* Short task *
Rewrite the data below, replacing every "collectors" with "collected by" and changing nothing else. Leave out the pictures.

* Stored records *
===

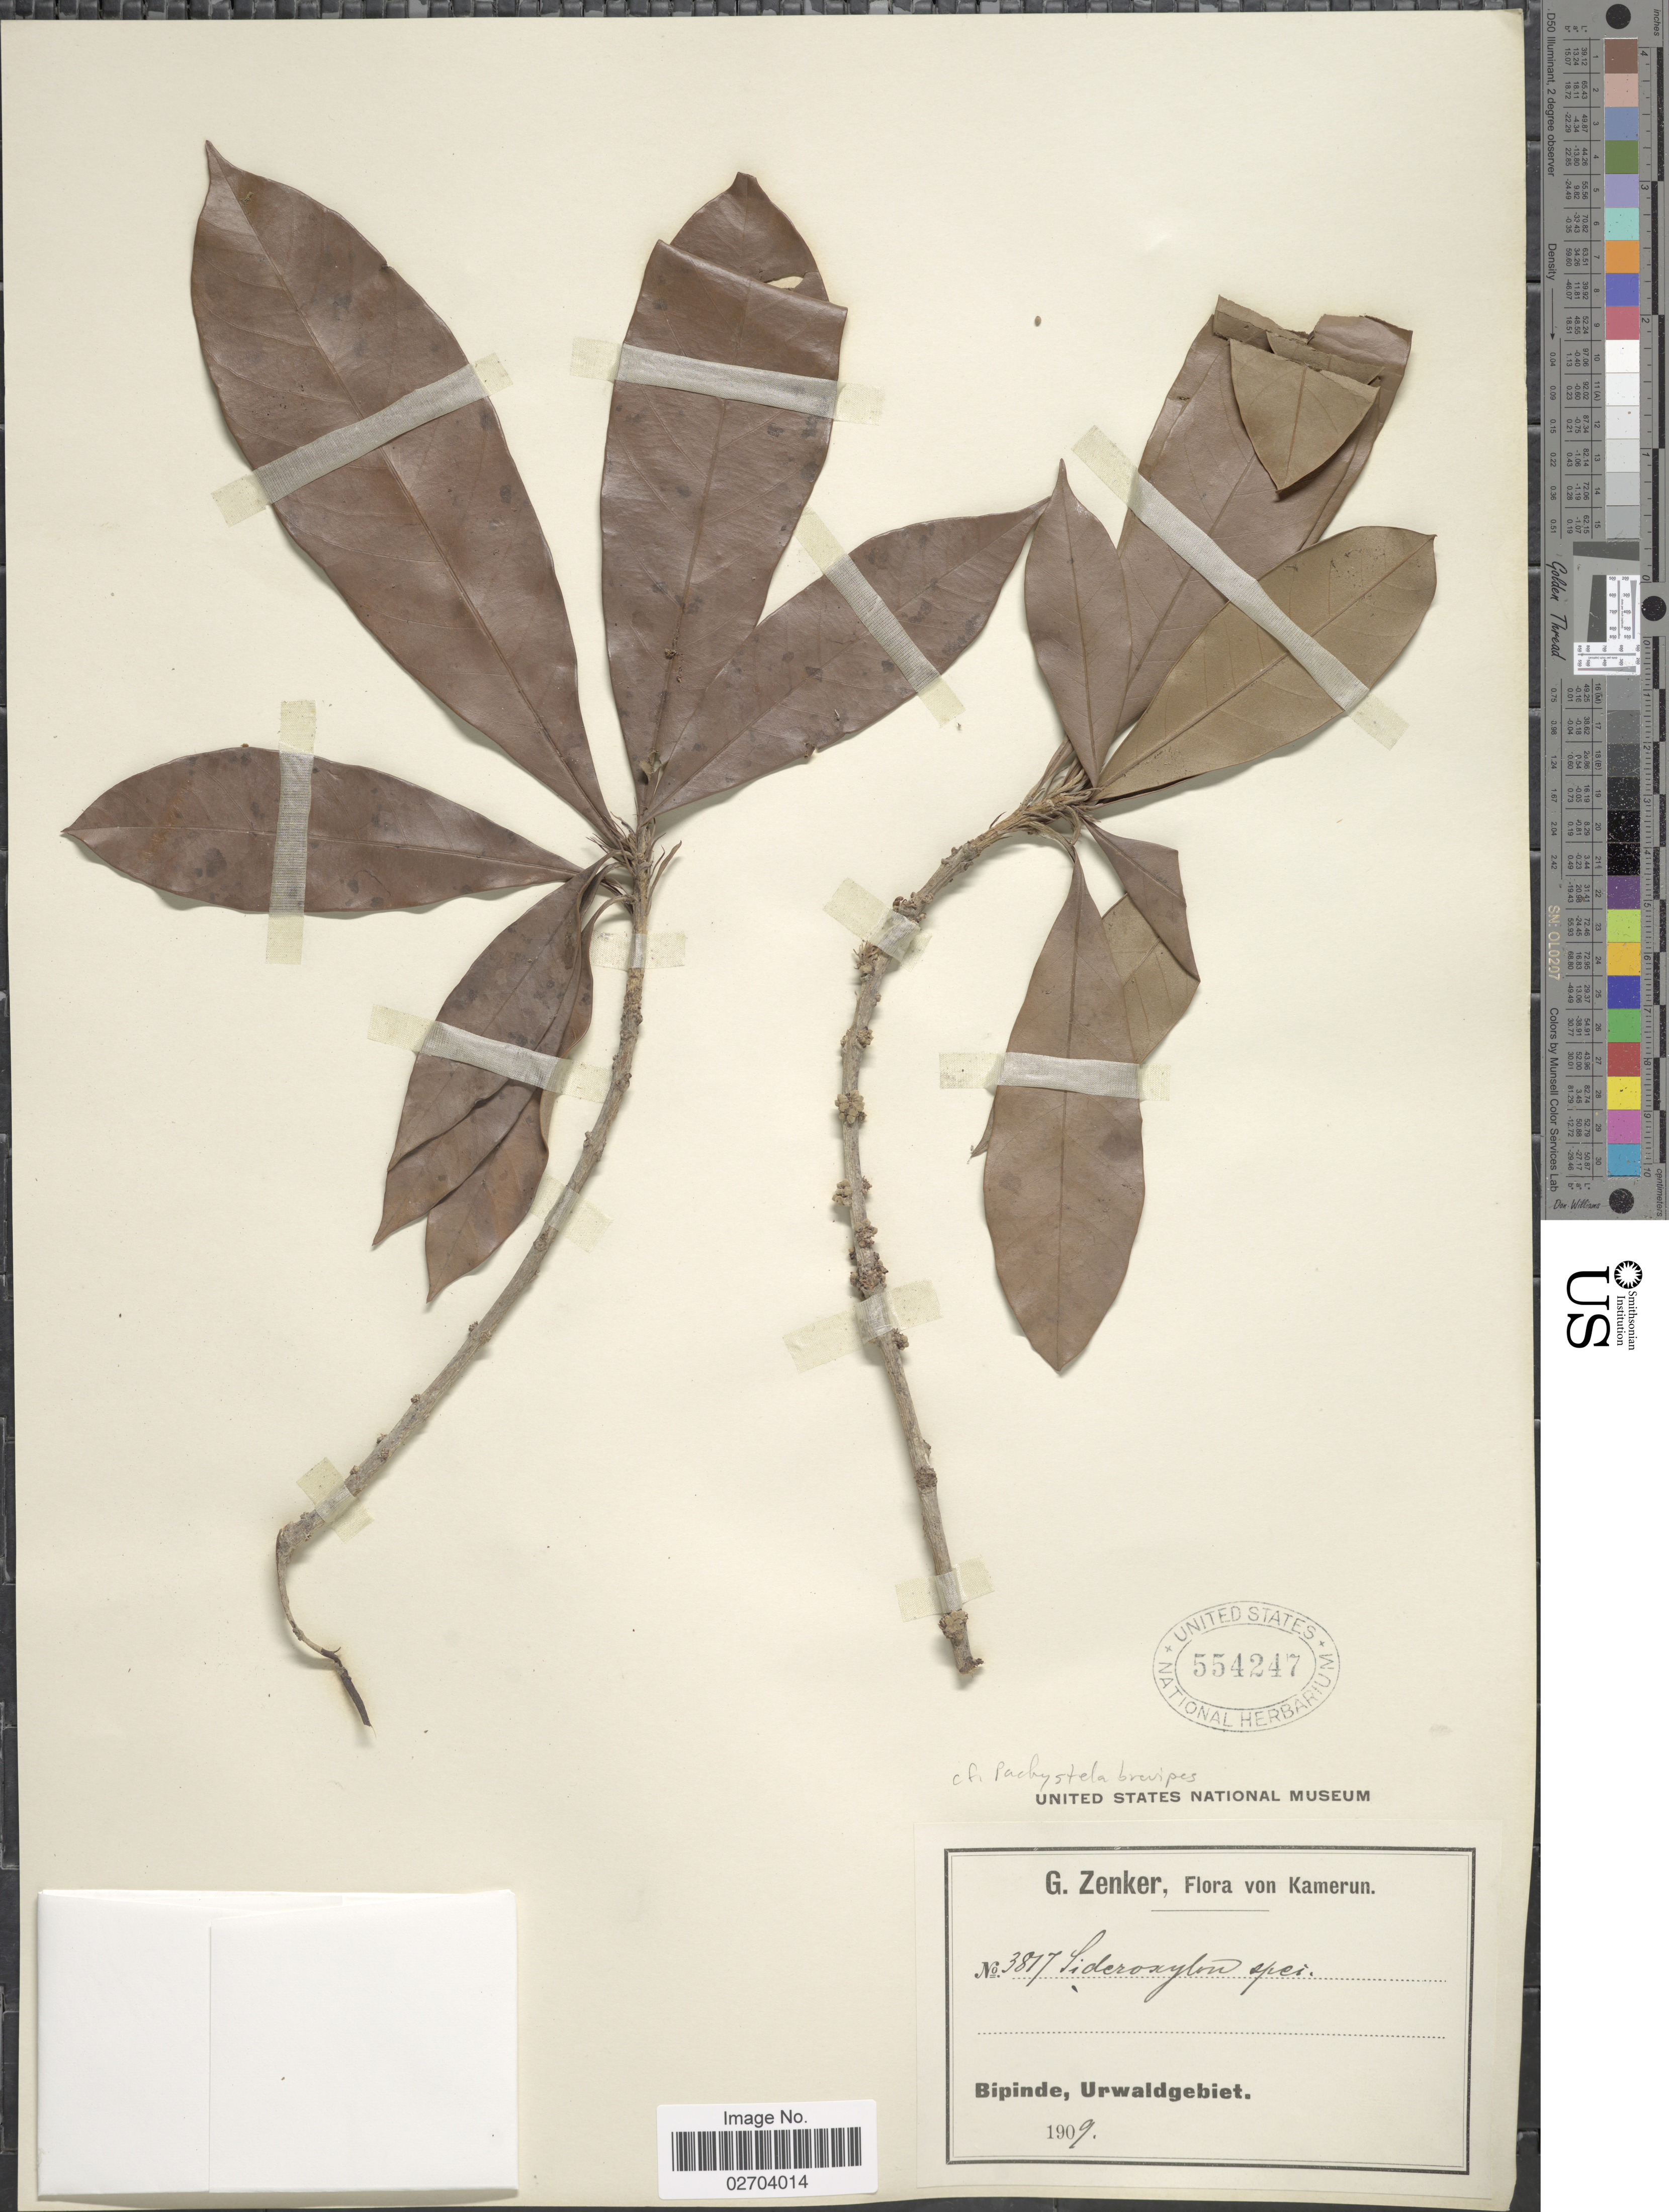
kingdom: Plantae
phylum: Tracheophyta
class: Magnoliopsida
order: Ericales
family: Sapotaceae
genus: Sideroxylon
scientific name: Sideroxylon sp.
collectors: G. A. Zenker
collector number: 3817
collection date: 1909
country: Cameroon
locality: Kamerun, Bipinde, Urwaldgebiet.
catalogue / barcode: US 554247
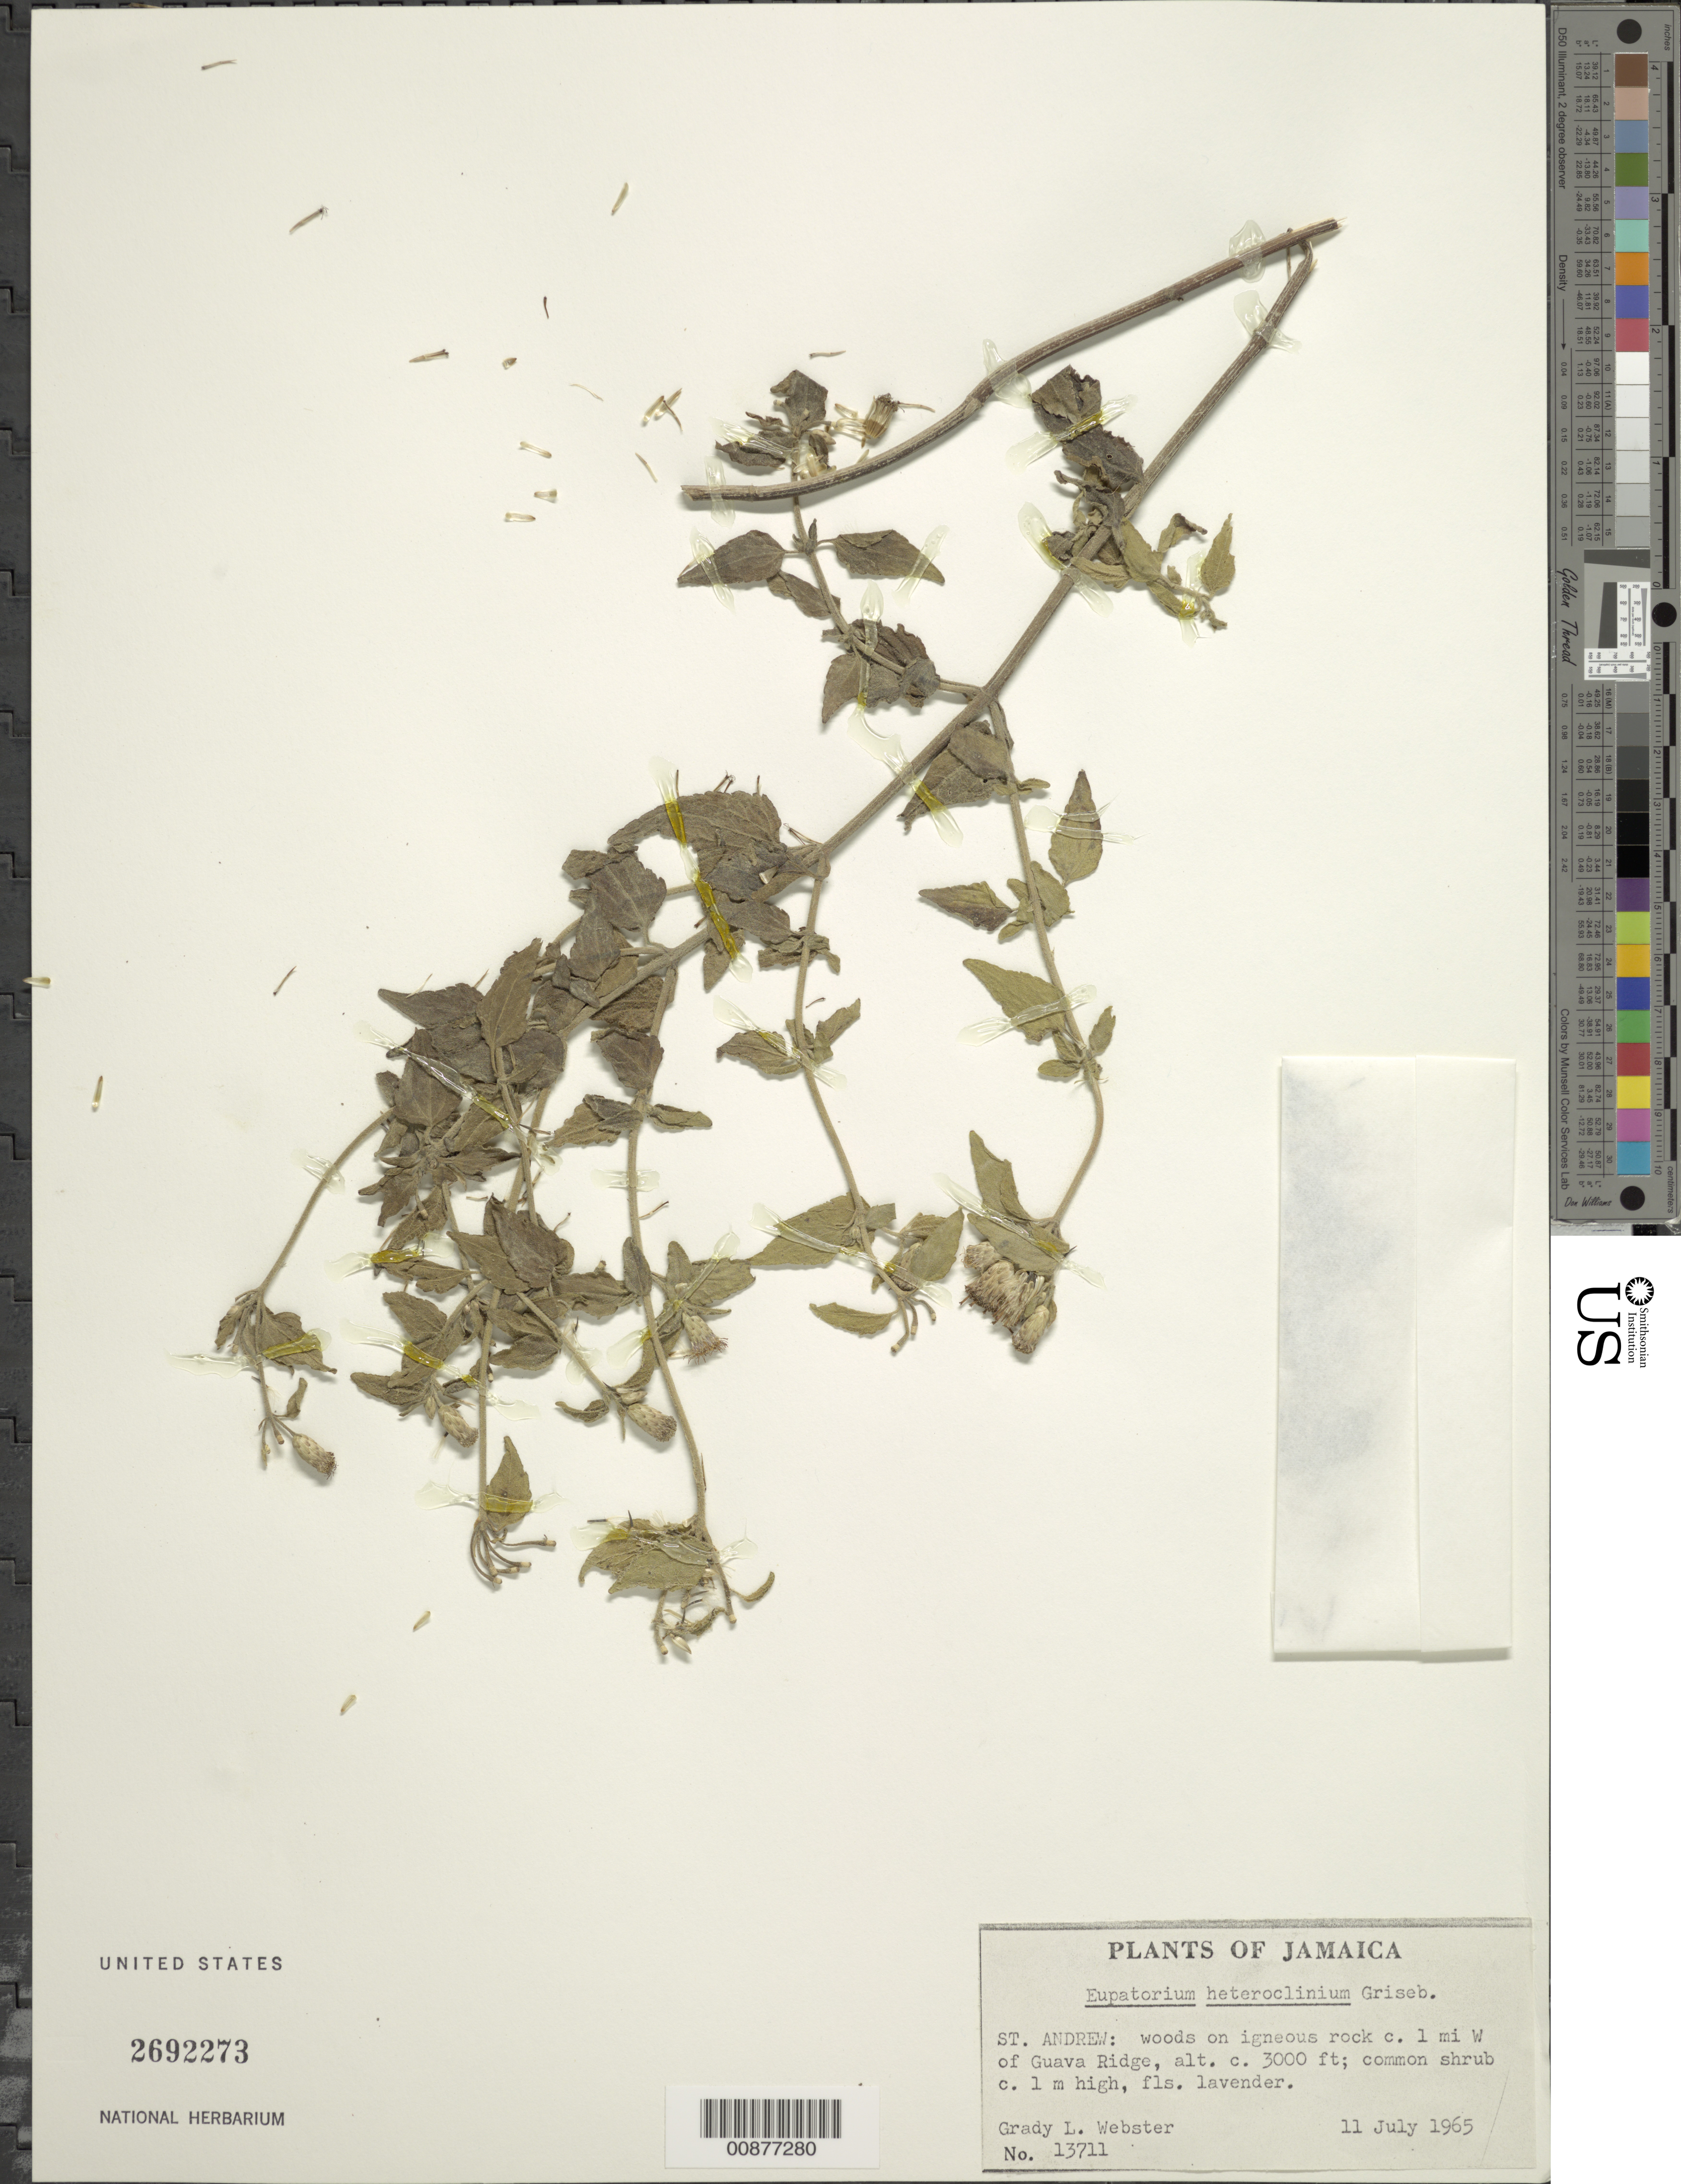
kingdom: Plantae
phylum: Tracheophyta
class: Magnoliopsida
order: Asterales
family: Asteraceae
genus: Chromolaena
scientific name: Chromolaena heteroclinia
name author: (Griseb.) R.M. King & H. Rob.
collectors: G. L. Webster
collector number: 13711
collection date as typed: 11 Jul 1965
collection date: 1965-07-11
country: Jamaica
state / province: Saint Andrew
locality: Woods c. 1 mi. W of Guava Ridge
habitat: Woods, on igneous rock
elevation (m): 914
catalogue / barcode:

===

* Exercise response *
kingdom: Plantae
phylum: Tracheophyta
class: Magnoliopsida
order: Ericales
family: Sapotaceae
genus: Sideroxylon
scientific name: Sideroxylon sp.
collected by: G. A. Zenker
collector number: 3817
collection date: 1909
country: Cameroon
locality: Kamerun, Bipinde, Urwaldgebiet.
catalogue / barcode: US 554247
kingdom: Plantae
phylum: Tracheophyta
class: Magnoliopsida
order: Asterales
family: Asteraceae
genus: Chromolaena
scientific name: Chromolaena heteroclinia
name author: (Griseb.) R.M. King & H. Rob.
collected by: G. L. Webster
collector number: 13711
collection date as typed: 11 Jul 1965
collection date: 1965-07-11
country: Jamaica
state / province: Saint Andrew
locality: Woods c. 1 mi. W of Guava Ridge
habitat: Woods, on igneous rock
elevation (m): 914
catalogue / barcode:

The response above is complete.